--- THE DATA ---
----------

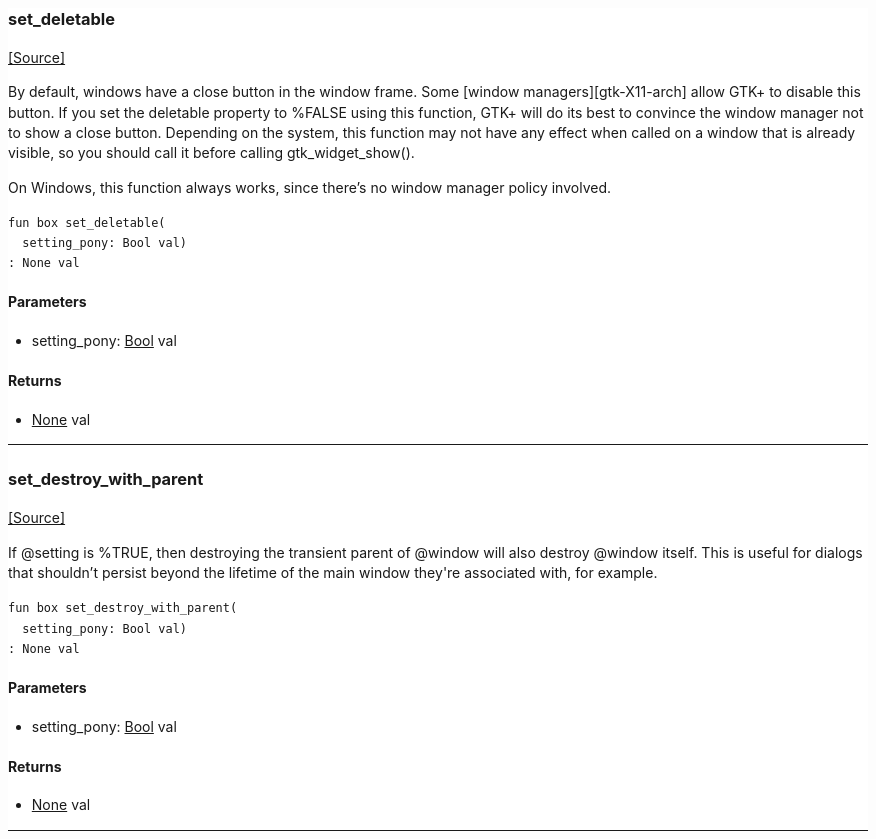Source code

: 
### set_deletable
<span class="source-link">[[Source]](src/gtk3/GtkWindow.md#L1067)</span>


By default, windows have a close button in the window frame. Some
[window managers][gtk-X11-arch] allow GTK+ to
disable this button. If you set the deletable property to %FALSE
using this function, GTK+ will do its best to convince the window
manager not to show a close button. Depending on the system, this
function may not have any effect when called on a window that is
already visible, so you should call it before calling gtk_widget_show().

On Windows, this function always works, since there’s no window manager
policy involved.


```pony
fun box set_deletable(
  setting_pony: Bool val)
: None val
```
#### Parameters

*   setting_pony: [Bool](builtin-Bool.md) val

#### Returns

* [None](builtin-None.md) val

---

### set_destroy_with_parent
<span class="source-link">[[Source]](src/gtk3/GtkWindow.md#L1082)</span>


If @setting is %TRUE, then destroying the transient parent of @window
will also destroy @window itself. This is useful for dialogs that
shouldn’t persist beyond the lifetime of the main window they're
associated with, for example.


```pony
fun box set_destroy_with_parent(
  setting_pony: Bool val)
: None val
```
#### Parameters

*   setting_pony: [Bool](builtin-Bool.md) val

#### Returns

* [None](builtin-None.md) val

---
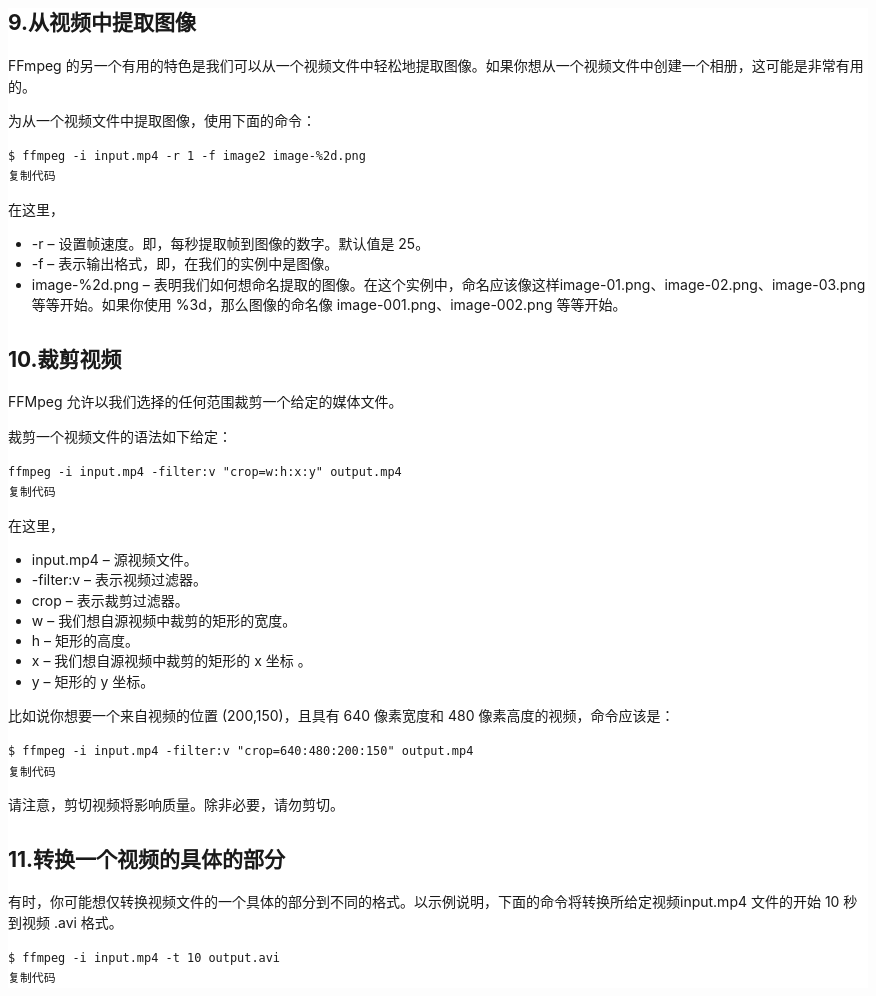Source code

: ## 9.从视频中提取图像

FFmpeg 的另一个有用的特色是我们可以从一个视频文件中轻松地提取图像。如果你想从一个视频文件中创建一个相册，这可能是非常有用的。

为从一个视频文件中提取图像，使用下面的命令：

```text
$ ffmpeg -i input.mp4 -r 1 -f image2 image-%2d.png
复制代码
```

在这里，

- -r – 设置帧速度。即，每秒提取帧到图像的数字。默认值是 25。
- -f – 表示输出格式，即，在我们的实例中是图像。
- image-%2d.png – 表明我们如何想命名提取的图像。在这个实例中，命名应该像这样image-01.png、image-02.png、image-03.png 等等开始。如果你使用 %3d，那么图像的命名像 image-001.png、image-002.png 等等开始。

## 10.裁剪视频

FFMpeg 允许以我们选择的任何范围裁剪一个给定的媒体文件。

裁剪一个视频文件的语法如下给定：

```text
ffmpeg -i input.mp4 -filter:v "crop=w:h:x:y" output.mp4
复制代码
```

在这里，

- input.mp4 – 源视频文件。
- -filter:v – 表示视频过滤器。
- crop – 表示裁剪过滤器。
- w – 我们想自源视频中裁剪的矩形的宽度。
- h – 矩形的高度。
- x – 我们想自源视频中裁剪的矩形的 x 坐标 。
- y – 矩形的 y 坐标。

比如说你想要一个来自视频的位置 (200,150)，且具有 640 像素宽度和 480 像素高度的视频，命令应该是：

```text
$ ffmpeg -i input.mp4 -filter:v "crop=640:480:200:150" output.mp4
复制代码
```

请注意，剪切视频将影响质量。除非必要，请勿剪切。

## 11.转换一个视频的具体的部分

有时，你可能想仅转换视频文件的一个具体的部分到不同的格式。以示例说明，下面的命令将转换所给定视频input.mp4 文件的开始 10 秒到视频 .avi 格式。

```text
$ ffmpeg -i input.mp4 -t 10 output.avi
复制代码
```
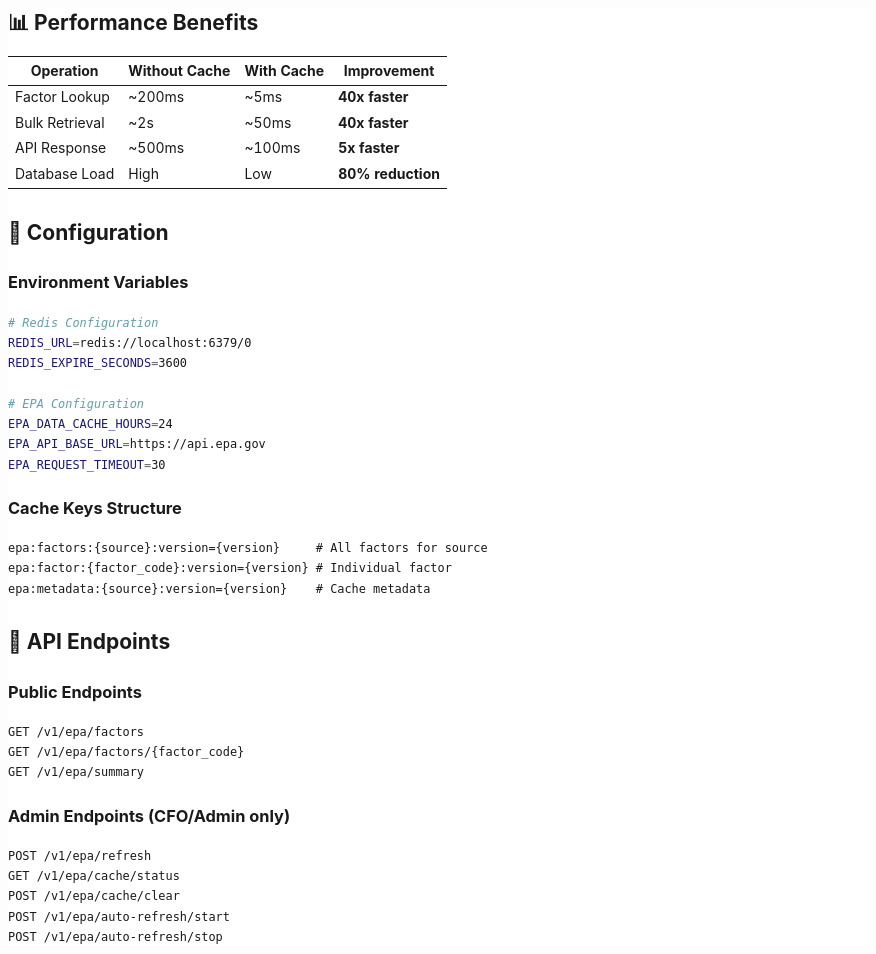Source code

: ## 📊 **Performance Benefits**

| Operation | Without Cache | With Cache | Improvement |
|-----------|---------------|------------|-------------|
| Factor Lookup | ~200ms | ~5ms | **40x faster** |
| Bulk Retrieval | ~2s | ~50ms | **40x faster** |
| API Response | ~500ms | ~100ms | **5x faster** |
| Database Load | High | Low | **80% reduction** |

## 🔧 **Configuration**

### **Environment Variables**

```bash
# Redis Configuration
REDIS_URL=redis://localhost:6379/0
REDIS_EXPIRE_SECONDS=3600

# EPA Configuration  
EPA_DATA_CACHE_HOURS=24
EPA_API_BASE_URL=https://api.epa.gov
EPA_REQUEST_TIMEOUT=30
```

### **Cache Keys Structure**

```
epa:factors:{source}:version={version}     # All factors for source
epa:factor:{factor_code}:version={version} # Individual factor
epa:metadata:{source}:version={version}    # Cache metadata
```

## 📡 **API Endpoints**

### **Public Endpoints**

```http
GET /v1/epa/factors
GET /v1/epa/factors/{factor_code}
GET /v1/epa/summary
```

### **Admin Endpoints** (CFO/Admin only)

```http
POST /v1/epa/refresh
GET /v1/epa/cache/status
POST /v1/epa/cache/clear
POST /v1/epa/auto-refresh/start
POST /v1/epa/auto-refresh/stop
```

----------

--- ACTIVITY ---
Restate word for word each line from the top of the listing down to and including the line that holds "function may not". Drop any pictures.

--- EXERCISE ANSWER ---
Source code

: 
### set_deletable
<span class="source-link">[[Source]](src/gtk3/GtkWindow.md#L1067)</span>


By default, windows have a close button in the window frame. Some
[window managers][gtk-X11-arch] allow GTK+ to
disable this button. If you set the deletable property to %FALSE
using this function, GTK+ will do its best to convince the window
manager not to show a close button. Depending on the system, this
function may not have any effect when called on a window that is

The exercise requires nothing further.